EXERCISE PROMPT: Can you copy all of the records below line for line, with no changes, and leave out the pictures?

EXCERPTED DATA:
○ ○ ○ ○ ○ ○ ○

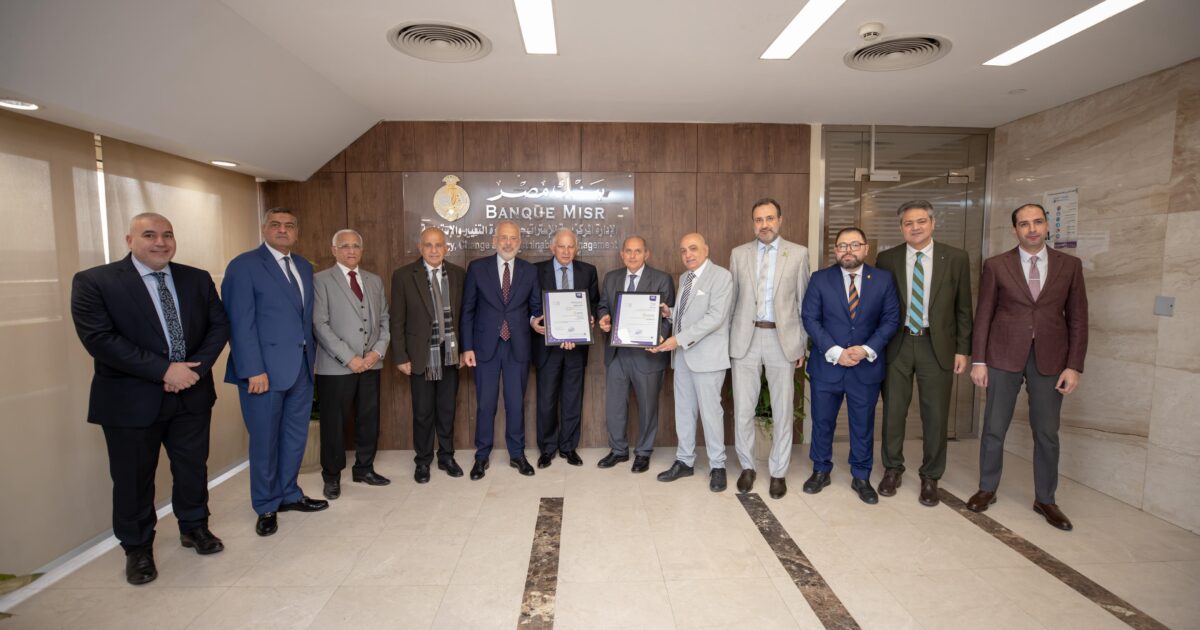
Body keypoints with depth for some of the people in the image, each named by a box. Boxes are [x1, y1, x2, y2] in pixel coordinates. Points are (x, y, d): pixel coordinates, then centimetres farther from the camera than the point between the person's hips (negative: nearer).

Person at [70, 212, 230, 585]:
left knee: (193, 467, 15)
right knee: (133, 478, 10)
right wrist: (164, 370, -21)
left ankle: (194, 527, 37)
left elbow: (219, 324, 3)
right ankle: (137, 548, 30)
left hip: (192, 394, 3)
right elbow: (99, 339, -17)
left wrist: (196, 367, -13)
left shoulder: (198, 279, 5)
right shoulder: (93, 282, -8)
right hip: (132, 400, -3)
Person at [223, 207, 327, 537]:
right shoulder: (244, 265, -8)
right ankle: (266, 507, 23)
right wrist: (253, 370, -17)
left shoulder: (304, 267, 12)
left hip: (301, 366, 6)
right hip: (265, 368, -6)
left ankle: (288, 494, 32)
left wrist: (311, 356, 6)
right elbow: (240, 323, -13)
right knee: (265, 440, 7)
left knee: (295, 435, 15)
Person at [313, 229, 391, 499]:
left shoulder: (375, 281, 13)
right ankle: (332, 476, 21)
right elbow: (320, 324, -10)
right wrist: (349, 358, -14)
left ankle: (364, 469, 26)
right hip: (336, 366, -4)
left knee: (369, 419, 10)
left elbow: (384, 319, 11)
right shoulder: (321, 280, -2)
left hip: (371, 363, 5)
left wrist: (378, 352, -4)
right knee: (334, 422, 5)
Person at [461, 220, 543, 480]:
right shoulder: (477, 268, 0)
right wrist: (467, 347, -4)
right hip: (486, 346, -1)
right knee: (485, 404, 7)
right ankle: (482, 456, 23)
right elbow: (467, 310, 0)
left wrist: (535, 320, -15)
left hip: (518, 347, 1)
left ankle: (517, 454, 26)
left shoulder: (530, 271, 4)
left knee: (516, 403, 10)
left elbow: (536, 307, 9)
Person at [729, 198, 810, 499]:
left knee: (783, 411, 6)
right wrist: (728, 339, 6)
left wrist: (802, 344, 2)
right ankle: (747, 467, 23)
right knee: (743, 409, 5)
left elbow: (803, 301, 4)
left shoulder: (798, 253, 3)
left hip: (782, 339, -1)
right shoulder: (739, 254, 7)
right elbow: (732, 300, 9)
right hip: (745, 339, 1)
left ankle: (778, 472, 21)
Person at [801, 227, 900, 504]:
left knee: (863, 425, 11)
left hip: (866, 367, 0)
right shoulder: (820, 279, -1)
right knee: (822, 422, 10)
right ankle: (820, 471, 29)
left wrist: (867, 350, -14)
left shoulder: (883, 279, 1)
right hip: (826, 365, 0)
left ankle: (861, 478, 28)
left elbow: (890, 320, 0)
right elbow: (810, 318, -5)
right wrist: (835, 351, -15)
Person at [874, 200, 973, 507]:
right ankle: (892, 469, 28)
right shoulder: (886, 259, 1)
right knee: (893, 410, 9)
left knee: (935, 414, 7)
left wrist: (962, 349, 0)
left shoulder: (956, 258, 0)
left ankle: (930, 477, 25)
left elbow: (963, 308, 3)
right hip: (897, 344, 1)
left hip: (937, 345, 0)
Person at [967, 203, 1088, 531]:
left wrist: (1074, 366, -3)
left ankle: (1045, 499, 25)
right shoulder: (996, 265, 0)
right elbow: (983, 315, 1)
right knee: (994, 428, 6)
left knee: (1047, 433, 9)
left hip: (1050, 359, 1)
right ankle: (987, 489, 23)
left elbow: (1078, 319, 4)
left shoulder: (1070, 265, 4)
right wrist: (978, 360, -3)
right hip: (1004, 357, -1)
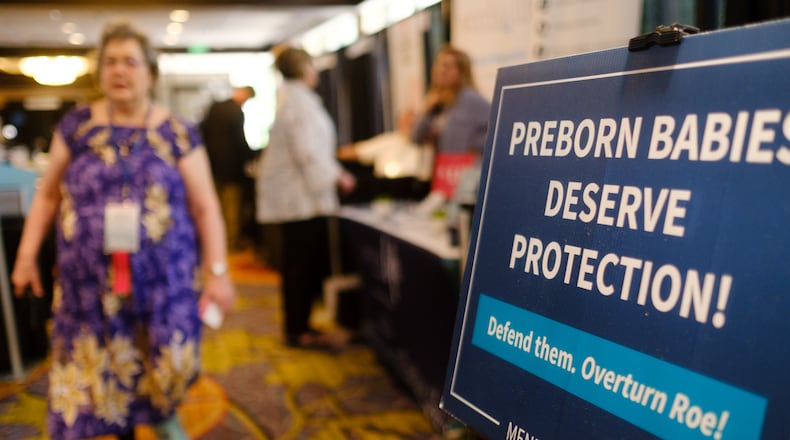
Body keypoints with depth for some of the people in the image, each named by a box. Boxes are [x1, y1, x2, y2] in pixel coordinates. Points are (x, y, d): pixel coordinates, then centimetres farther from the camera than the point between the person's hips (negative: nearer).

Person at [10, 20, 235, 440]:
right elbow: (47, 195, 12)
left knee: (170, 361, 1)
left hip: (164, 279, -1)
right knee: (97, 369, 7)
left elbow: (205, 206, -1)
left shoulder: (177, 133, -1)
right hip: (90, 281, 2)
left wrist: (217, 271, -6)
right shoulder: (76, 125, 4)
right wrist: (27, 254, 7)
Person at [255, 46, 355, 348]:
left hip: (294, 195, 10)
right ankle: (298, 331, 6)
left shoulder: (288, 98, 18)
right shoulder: (299, 100, -14)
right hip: (302, 197, -10)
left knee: (300, 263, 14)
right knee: (304, 263, -3)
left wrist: (333, 171, 19)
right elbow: (307, 151, -20)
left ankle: (296, 325, 23)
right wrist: (335, 177, -11)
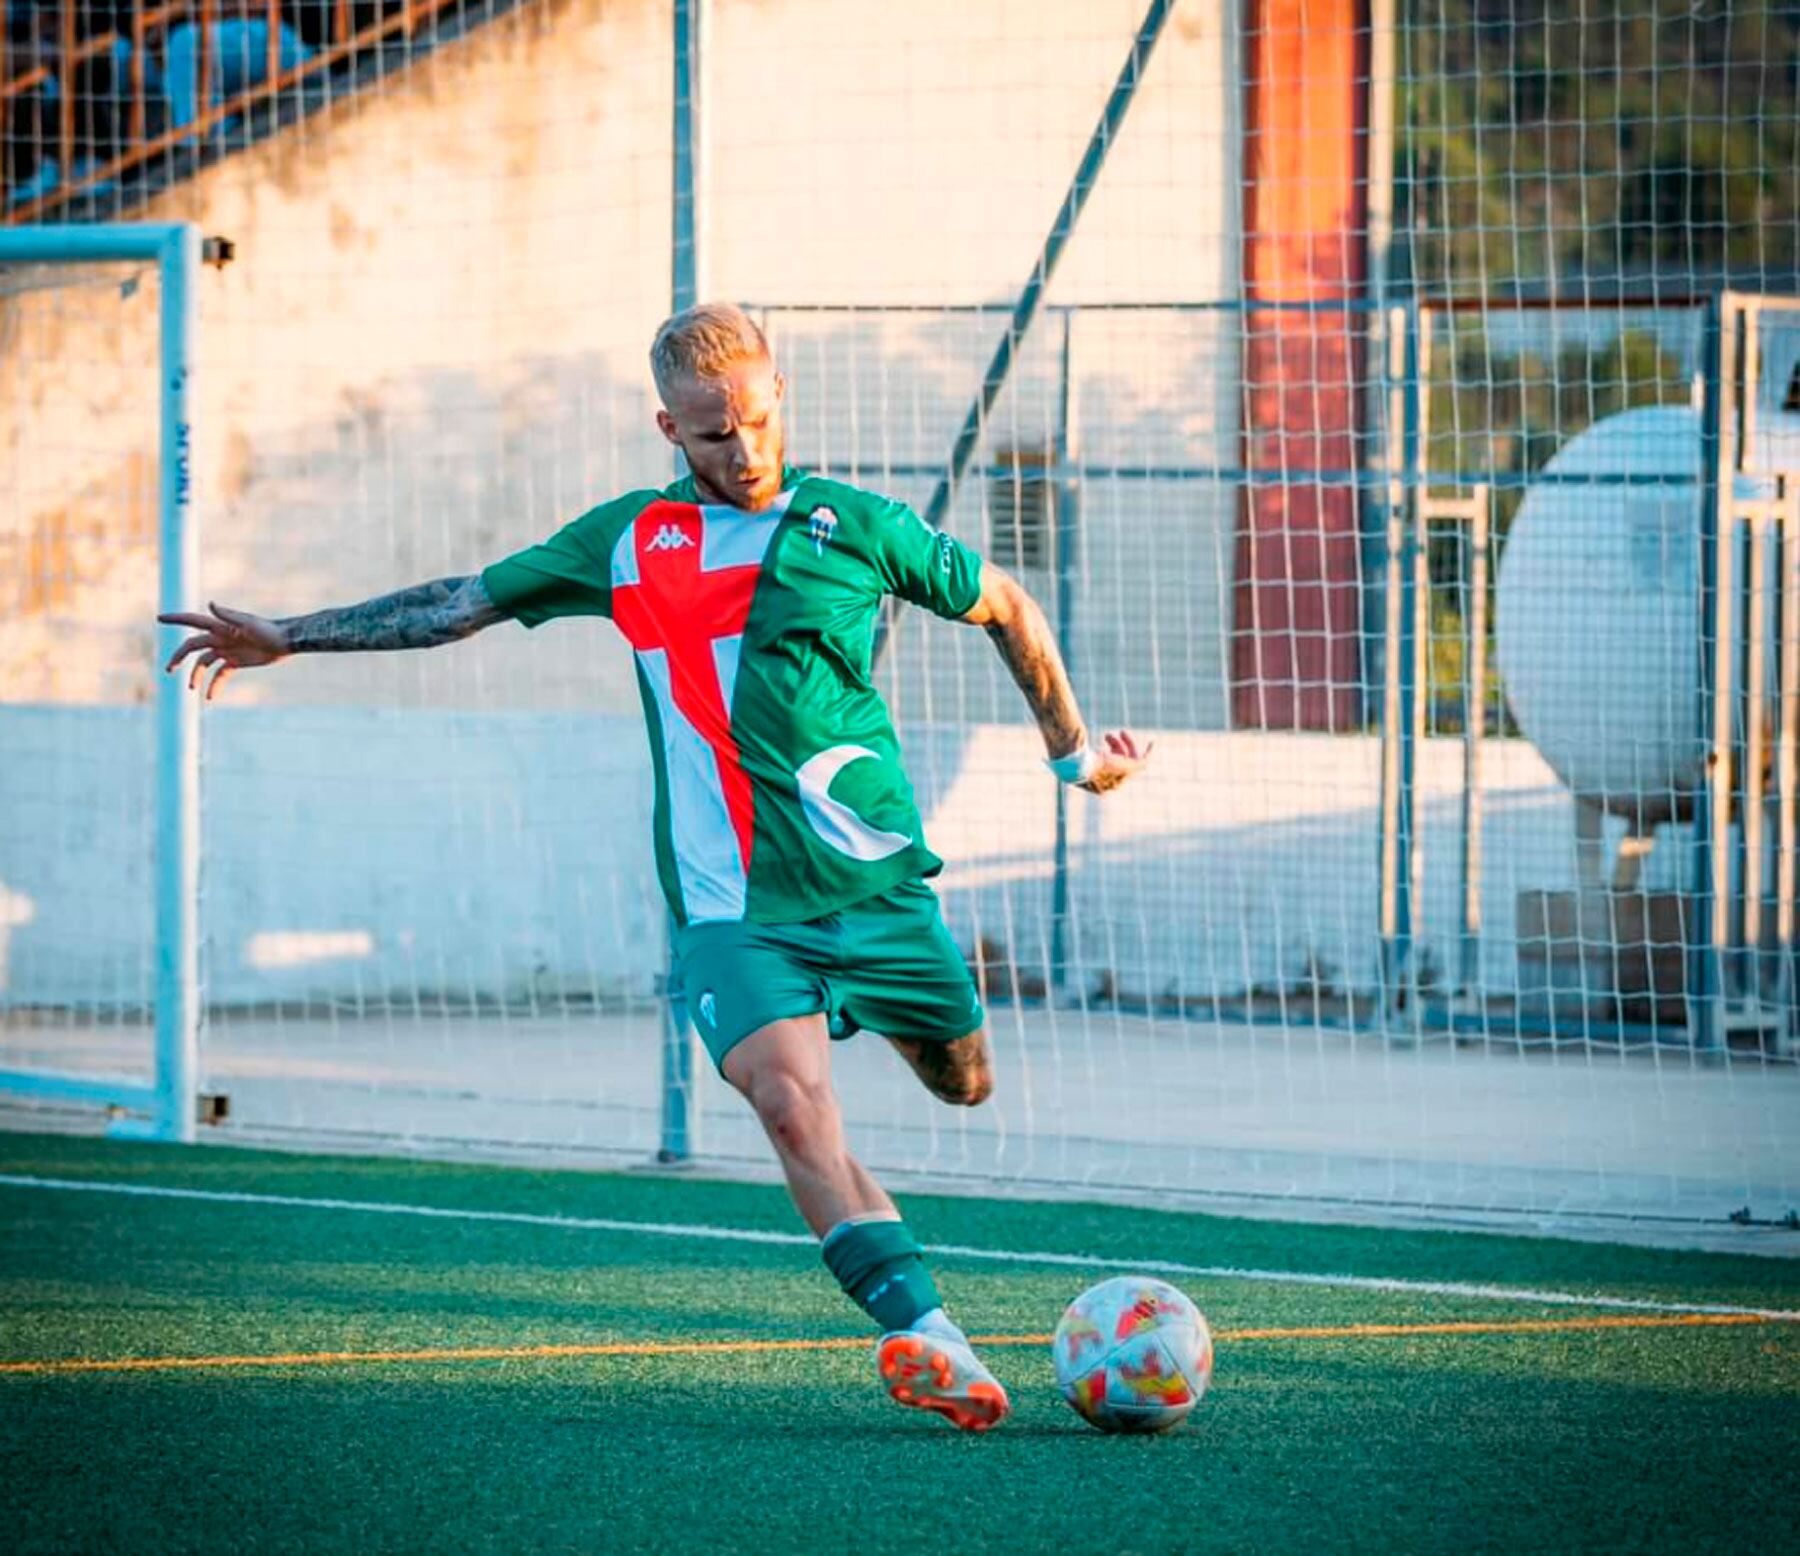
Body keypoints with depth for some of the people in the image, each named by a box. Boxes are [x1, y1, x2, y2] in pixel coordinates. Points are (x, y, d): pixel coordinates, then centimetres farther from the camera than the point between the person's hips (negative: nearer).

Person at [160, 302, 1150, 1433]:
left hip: (876, 881, 1)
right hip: (731, 905, -1)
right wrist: (290, 637, 16)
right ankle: (926, 1336, -31)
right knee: (793, 1101, -23)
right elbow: (464, 602, 18)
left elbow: (1005, 608, 18)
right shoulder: (628, 540, 8)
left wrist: (1074, 751, 22)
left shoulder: (855, 525, 4)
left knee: (964, 1083, 9)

○ ○ ○ ○ ○ ○ ○

OUTPUT:
Body keypoints with depth for some of the people in the image, each named by a box. Boxes are [x1, y1, x2, y2] in pixel coordinates. Points are (x, y, d): pixel coordinates, then centimetres farther from the camera than the point between the person's hips (negative: nearer).

Person at [70, 212, 230, 585]:
left knee: (193, 467, 15)
right knee: (133, 478, 10)
right wrist: (164, 370, -21)
left ankle: (194, 527, 37)
left elbow: (219, 324, 3)
right ankle: (137, 548, 30)
left hip: (192, 394, 3)
right elbow: (99, 339, -17)
left wrist: (196, 367, -13)
left shoulder: (198, 279, 5)
right shoulder: (93, 282, -8)
right hip: (132, 400, -3)
Person at [223, 207, 327, 537]:
right shoulder: (244, 265, -8)
right ankle: (266, 507, 23)
right wrist: (253, 370, -17)
left shoulder: (304, 267, 12)
left hip: (301, 366, 6)
right hip: (265, 368, -6)
left ankle: (288, 494, 32)
left wrist: (311, 356, 6)
right elbow: (240, 323, -13)
right knee: (265, 440, 7)
left knee: (295, 435, 15)
Person at [313, 229, 391, 499]:
left shoulder: (375, 281, 13)
right ankle: (332, 476, 21)
right elbow: (320, 324, -10)
right wrist: (349, 358, -14)
left ankle: (364, 469, 26)
right hip: (336, 366, -4)
left knee: (369, 419, 10)
left elbow: (384, 319, 11)
right shoulder: (321, 280, -2)
left hip: (371, 363, 5)
left wrist: (378, 352, -4)
right knee: (334, 422, 5)
Person at [461, 220, 543, 480]:
right shoulder: (477, 268, 0)
right wrist: (467, 347, -4)
right hip: (486, 346, -1)
right knee: (485, 404, 7)
right ankle: (482, 456, 23)
right elbow: (467, 310, 0)
left wrist: (535, 320, -15)
left hip: (518, 347, 1)
left ankle: (517, 454, 26)
left shoulder: (530, 271, 4)
left knee: (516, 403, 10)
left elbow: (536, 307, 9)
Person at [729, 198, 810, 499]:
left knee: (783, 411, 6)
right wrist: (728, 339, 6)
left wrist: (802, 344, 2)
right ankle: (747, 467, 23)
right knee: (743, 409, 5)
left elbow: (803, 301, 4)
left shoulder: (798, 253, 3)
left hip: (782, 339, -1)
right shoulder: (739, 254, 7)
right elbow: (732, 300, 9)
right hip: (745, 339, 1)
left ankle: (778, 472, 21)
Person at [801, 227, 900, 504]:
left knee: (863, 425, 11)
left hip: (866, 367, 0)
right shoulder: (820, 279, -1)
right knee: (822, 422, 10)
right ankle: (820, 471, 29)
left wrist: (867, 350, -14)
left shoulder: (883, 279, 1)
right hip: (826, 365, 0)
left ankle: (861, 478, 28)
left elbow: (890, 320, 0)
right elbow: (810, 318, -5)
right wrist: (835, 351, -15)
Person at [874, 200, 973, 507]:
right ankle: (892, 469, 28)
right shoulder: (886, 259, 1)
right knee: (893, 410, 9)
left knee: (935, 414, 7)
left wrist: (962, 349, 0)
left shoulder: (956, 258, 0)
left ankle: (930, 477, 25)
left elbow: (963, 308, 3)
right hip: (897, 344, 1)
left hip: (937, 345, 0)
Person at [967, 203, 1088, 531]:
left wrist: (1074, 366, -3)
left ankle: (1045, 499, 25)
right shoulder: (996, 265, 0)
right elbow: (983, 315, 1)
right knee: (994, 428, 6)
left knee: (1047, 433, 9)
left hip: (1050, 359, 1)
right ankle: (987, 489, 23)
left elbow: (1078, 319, 4)
left shoulder: (1070, 265, 4)
right wrist: (978, 360, -3)
right hip: (1004, 357, -1)
Body keypoints with depth for some of the people in the image, each named by a box. Boxes are [x1, y1, x2, y2] in pixel coordinates. Points are (x, y, d): pixel coordinates, then centimetres farther from the camera than the point between the person's hips (negative: nearer).

Person at [10, 20, 235, 440]:
right elbow: (47, 195, 12)
left knee: (170, 361, 1)
left hip: (164, 279, -1)
right knee: (97, 369, 7)
left elbow: (205, 206, -1)
left shoulder: (177, 133, -1)
right hip: (90, 281, 2)
left wrist: (217, 271, -6)
right shoulder: (76, 125, 4)
right wrist: (27, 254, 7)
Person at [255, 46, 355, 348]:
left hip: (294, 195, 10)
right ankle: (298, 331, 6)
left shoulder: (288, 98, 18)
right shoulder: (299, 100, -14)
right hip: (302, 197, -10)
left knee: (300, 263, 14)
right knee: (304, 263, -3)
left wrist: (333, 171, 19)
right elbow: (307, 151, -20)
left ankle: (296, 325, 23)
right wrist: (335, 177, -11)
Body keypoints with depth for some of the people in the image, each named by a box. Boxes are [x1, y1, x2, y2] in pixel coordinates. Points are (x, y, d): pixel coordinates, then centimetres farther from the camera than the point between the person's hips (negative: nearer).

Person at [160, 302, 1150, 1433]:
left hip: (876, 881, 1)
right hip: (731, 905, -1)
right wrist: (290, 637, 16)
right ankle: (926, 1336, -31)
right knee: (793, 1101, -23)
right elbow: (464, 602, 18)
left elbow: (1005, 608, 18)
right shoulder: (628, 540, 8)
left wrist: (1074, 751, 22)
left shoulder: (855, 525, 4)
left knee: (964, 1083, 9)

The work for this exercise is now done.